## Assignment
Find the line containing "- [ ] Benchmarker" in the listing below. Repeat it exactly, along with each following line up to and including the one containing "## 🏆 Résultats Finaux".

## Records for processing
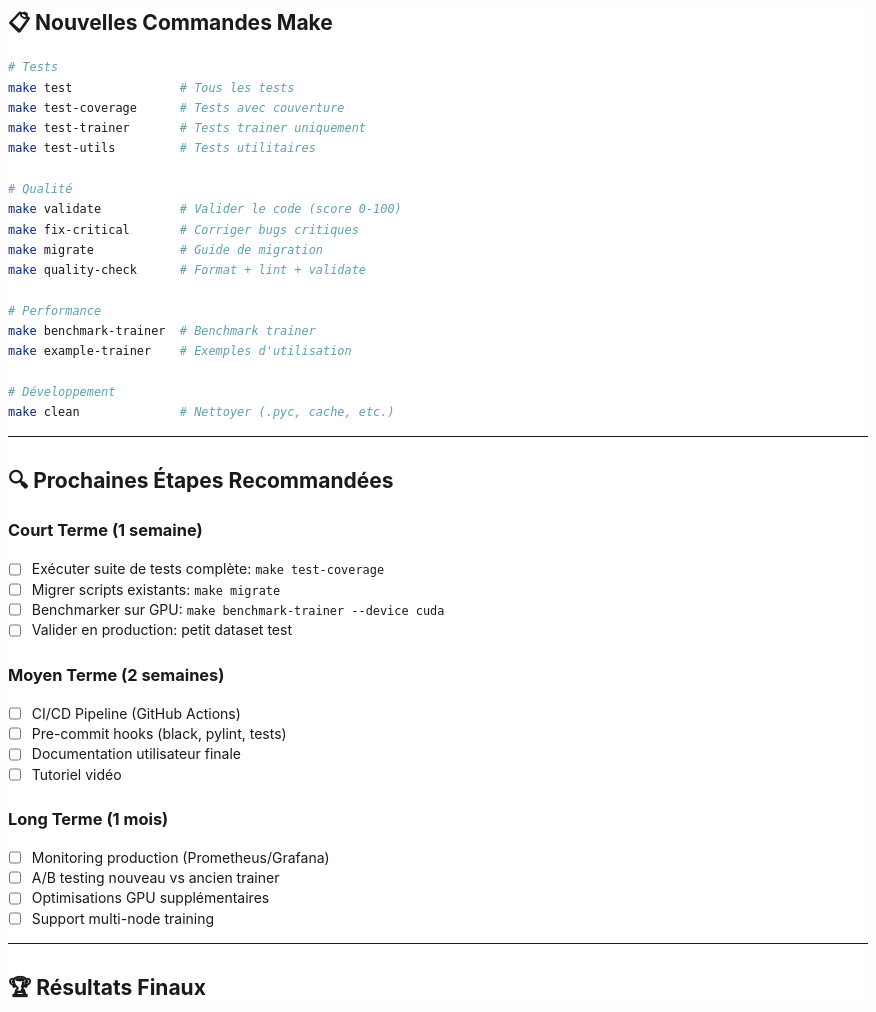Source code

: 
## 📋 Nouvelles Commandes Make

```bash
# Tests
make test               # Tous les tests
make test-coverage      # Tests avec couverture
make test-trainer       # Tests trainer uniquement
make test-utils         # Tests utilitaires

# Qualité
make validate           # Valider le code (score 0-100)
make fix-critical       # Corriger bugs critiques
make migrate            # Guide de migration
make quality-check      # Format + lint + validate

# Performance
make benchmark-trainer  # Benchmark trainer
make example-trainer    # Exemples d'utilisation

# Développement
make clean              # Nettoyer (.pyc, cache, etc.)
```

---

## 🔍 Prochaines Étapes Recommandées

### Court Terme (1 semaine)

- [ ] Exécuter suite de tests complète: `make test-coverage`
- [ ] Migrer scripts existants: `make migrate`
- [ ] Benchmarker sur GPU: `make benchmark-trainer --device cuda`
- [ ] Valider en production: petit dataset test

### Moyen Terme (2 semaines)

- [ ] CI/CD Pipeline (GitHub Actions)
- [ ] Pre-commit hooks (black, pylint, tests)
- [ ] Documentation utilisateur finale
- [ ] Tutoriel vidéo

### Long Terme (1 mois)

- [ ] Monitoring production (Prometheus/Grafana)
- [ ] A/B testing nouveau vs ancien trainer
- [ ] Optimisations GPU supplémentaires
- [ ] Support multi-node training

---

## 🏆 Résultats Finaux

* * *

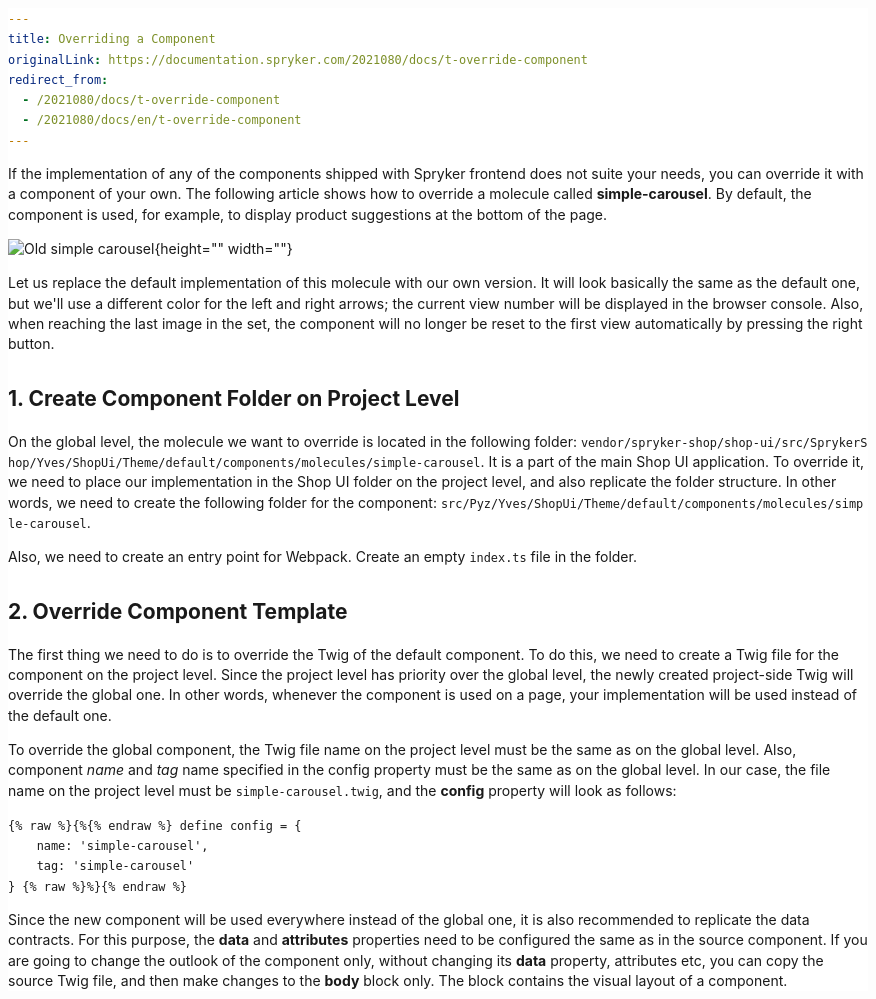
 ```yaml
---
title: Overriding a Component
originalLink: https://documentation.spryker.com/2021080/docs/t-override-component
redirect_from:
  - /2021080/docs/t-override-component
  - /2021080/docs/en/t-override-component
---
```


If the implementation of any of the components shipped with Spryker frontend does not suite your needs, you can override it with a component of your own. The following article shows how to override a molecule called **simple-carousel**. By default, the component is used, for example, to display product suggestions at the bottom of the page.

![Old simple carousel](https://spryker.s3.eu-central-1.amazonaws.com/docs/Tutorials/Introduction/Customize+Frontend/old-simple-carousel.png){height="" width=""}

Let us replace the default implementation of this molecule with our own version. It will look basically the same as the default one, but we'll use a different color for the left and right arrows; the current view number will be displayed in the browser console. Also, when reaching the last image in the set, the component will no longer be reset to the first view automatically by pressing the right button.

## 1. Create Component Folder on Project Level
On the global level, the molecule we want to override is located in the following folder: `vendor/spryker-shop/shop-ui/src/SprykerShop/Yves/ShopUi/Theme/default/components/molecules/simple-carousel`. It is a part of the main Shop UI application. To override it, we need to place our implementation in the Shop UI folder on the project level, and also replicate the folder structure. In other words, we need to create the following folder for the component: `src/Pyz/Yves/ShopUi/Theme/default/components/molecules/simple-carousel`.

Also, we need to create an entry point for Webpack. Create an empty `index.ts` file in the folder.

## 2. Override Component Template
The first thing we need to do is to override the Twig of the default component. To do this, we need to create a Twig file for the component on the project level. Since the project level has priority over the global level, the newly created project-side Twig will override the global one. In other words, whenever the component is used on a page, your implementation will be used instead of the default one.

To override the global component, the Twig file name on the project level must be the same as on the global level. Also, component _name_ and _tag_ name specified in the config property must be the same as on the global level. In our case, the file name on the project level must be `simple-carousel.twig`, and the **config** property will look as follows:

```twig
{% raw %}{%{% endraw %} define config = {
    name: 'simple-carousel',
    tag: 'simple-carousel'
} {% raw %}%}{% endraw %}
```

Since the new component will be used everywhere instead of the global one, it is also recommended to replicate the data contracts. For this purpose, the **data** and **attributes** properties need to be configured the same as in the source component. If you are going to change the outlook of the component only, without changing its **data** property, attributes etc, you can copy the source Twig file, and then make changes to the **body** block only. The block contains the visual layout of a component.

## Result for this task
- [ ] Benchmarker sur GPU: `make benchmark-trainer --device cuda`
- [ ] Valider en production: petit dataset test

### Moyen Terme (2 semaines)

- [ ] CI/CD Pipeline (GitHub Actions)
- [ ] Pre-commit hooks (black, pylint, tests)
- [ ] Documentation utilisateur finale
- [ ] Tutoriel vidéo

### Long Terme (1 mois)

- [ ] Monitoring production (Prometheus/Grafana)
- [ ] A/B testing nouveau vs ancien trainer
- [ ] Optimisations GPU supplémentaires
- [ ] Support multi-node training

---

## 🏆 Résultats Finaux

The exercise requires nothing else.